The task >> Count how many lines of the data include "requirements". The answer is that number and nothing else.

____ Data provided

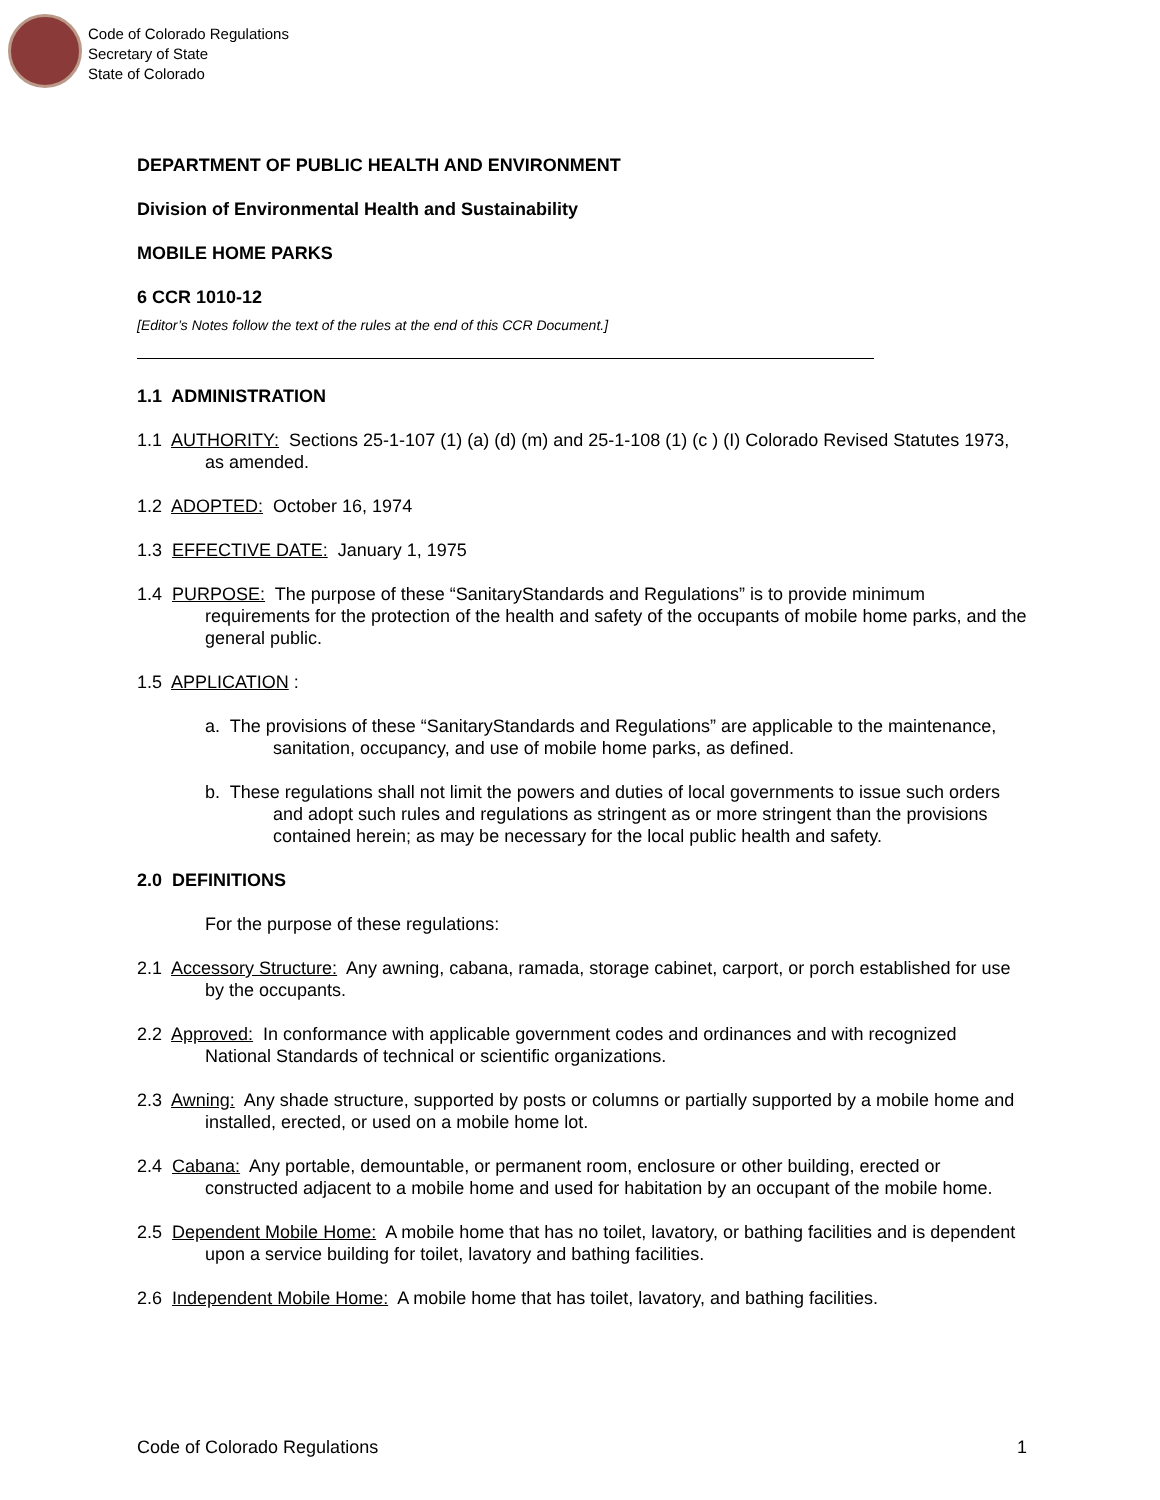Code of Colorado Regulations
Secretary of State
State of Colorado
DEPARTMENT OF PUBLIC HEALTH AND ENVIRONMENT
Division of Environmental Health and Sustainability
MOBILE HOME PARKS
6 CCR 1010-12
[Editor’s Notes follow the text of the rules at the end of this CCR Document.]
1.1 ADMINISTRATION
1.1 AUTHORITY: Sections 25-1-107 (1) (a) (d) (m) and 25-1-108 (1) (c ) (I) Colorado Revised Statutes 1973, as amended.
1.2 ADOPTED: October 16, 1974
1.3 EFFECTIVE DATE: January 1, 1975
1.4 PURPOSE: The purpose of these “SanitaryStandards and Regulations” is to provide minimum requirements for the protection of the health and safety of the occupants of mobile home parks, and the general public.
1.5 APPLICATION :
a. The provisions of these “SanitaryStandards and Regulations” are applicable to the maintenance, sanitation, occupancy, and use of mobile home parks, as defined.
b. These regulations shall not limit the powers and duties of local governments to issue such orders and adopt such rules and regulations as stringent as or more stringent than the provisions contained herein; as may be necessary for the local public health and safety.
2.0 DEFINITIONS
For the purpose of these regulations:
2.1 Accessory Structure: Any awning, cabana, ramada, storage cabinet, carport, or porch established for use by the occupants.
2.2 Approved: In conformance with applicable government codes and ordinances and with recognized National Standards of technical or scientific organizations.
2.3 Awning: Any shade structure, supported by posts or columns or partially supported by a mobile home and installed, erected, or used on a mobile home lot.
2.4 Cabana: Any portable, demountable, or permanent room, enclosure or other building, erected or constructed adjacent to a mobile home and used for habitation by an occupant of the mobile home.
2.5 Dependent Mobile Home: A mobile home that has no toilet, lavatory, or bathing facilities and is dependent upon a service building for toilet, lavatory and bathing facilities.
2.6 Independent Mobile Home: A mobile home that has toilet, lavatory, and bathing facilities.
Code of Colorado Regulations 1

________
____ Data provided

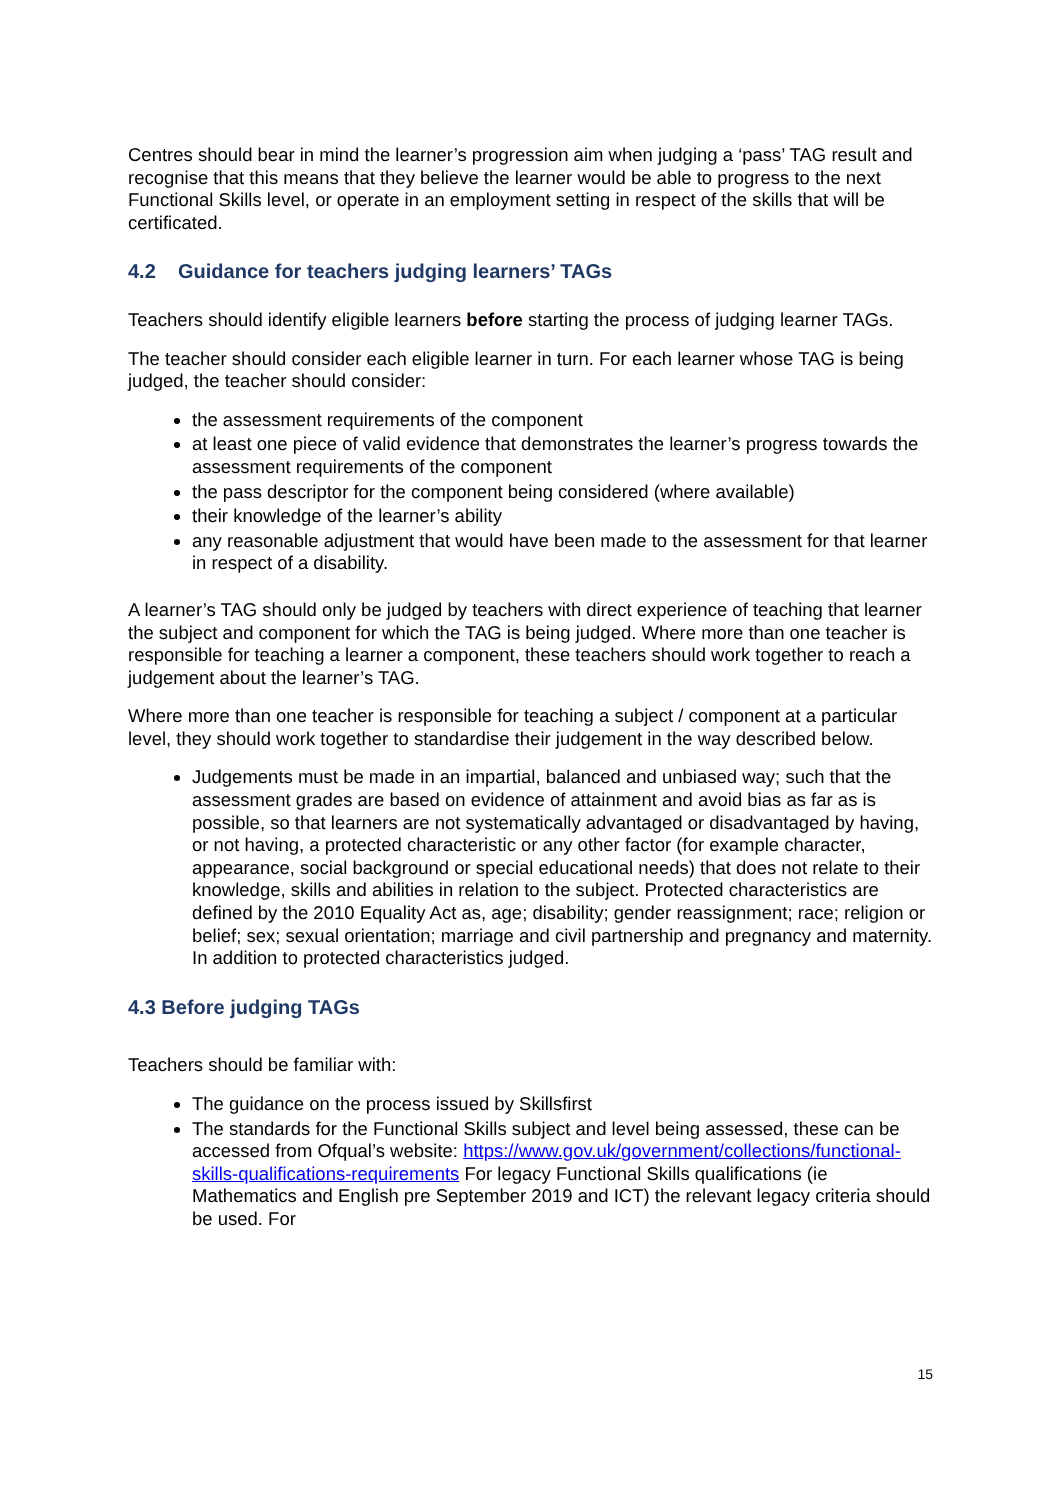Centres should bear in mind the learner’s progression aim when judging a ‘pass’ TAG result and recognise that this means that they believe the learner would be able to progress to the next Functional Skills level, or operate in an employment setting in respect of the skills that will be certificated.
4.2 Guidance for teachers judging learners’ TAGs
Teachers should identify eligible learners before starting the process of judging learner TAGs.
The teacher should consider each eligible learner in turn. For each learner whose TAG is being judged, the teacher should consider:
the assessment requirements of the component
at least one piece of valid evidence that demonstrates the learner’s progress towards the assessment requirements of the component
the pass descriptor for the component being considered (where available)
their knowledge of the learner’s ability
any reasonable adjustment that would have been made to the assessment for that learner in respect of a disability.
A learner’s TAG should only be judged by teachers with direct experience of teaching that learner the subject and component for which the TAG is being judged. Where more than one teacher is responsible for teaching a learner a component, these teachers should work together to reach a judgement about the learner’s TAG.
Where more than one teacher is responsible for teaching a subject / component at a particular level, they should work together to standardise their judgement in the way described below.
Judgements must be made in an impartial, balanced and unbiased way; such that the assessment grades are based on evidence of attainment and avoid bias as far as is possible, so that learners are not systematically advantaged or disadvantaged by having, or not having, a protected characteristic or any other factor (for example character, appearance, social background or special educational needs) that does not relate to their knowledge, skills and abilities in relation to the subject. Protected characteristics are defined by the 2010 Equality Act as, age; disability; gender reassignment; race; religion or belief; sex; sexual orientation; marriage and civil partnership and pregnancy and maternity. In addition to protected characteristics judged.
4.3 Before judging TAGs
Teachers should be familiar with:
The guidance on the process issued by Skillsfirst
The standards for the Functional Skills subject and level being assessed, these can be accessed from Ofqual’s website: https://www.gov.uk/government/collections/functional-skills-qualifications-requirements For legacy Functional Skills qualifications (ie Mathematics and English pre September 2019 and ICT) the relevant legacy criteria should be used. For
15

________

Answer to this exercise >> 4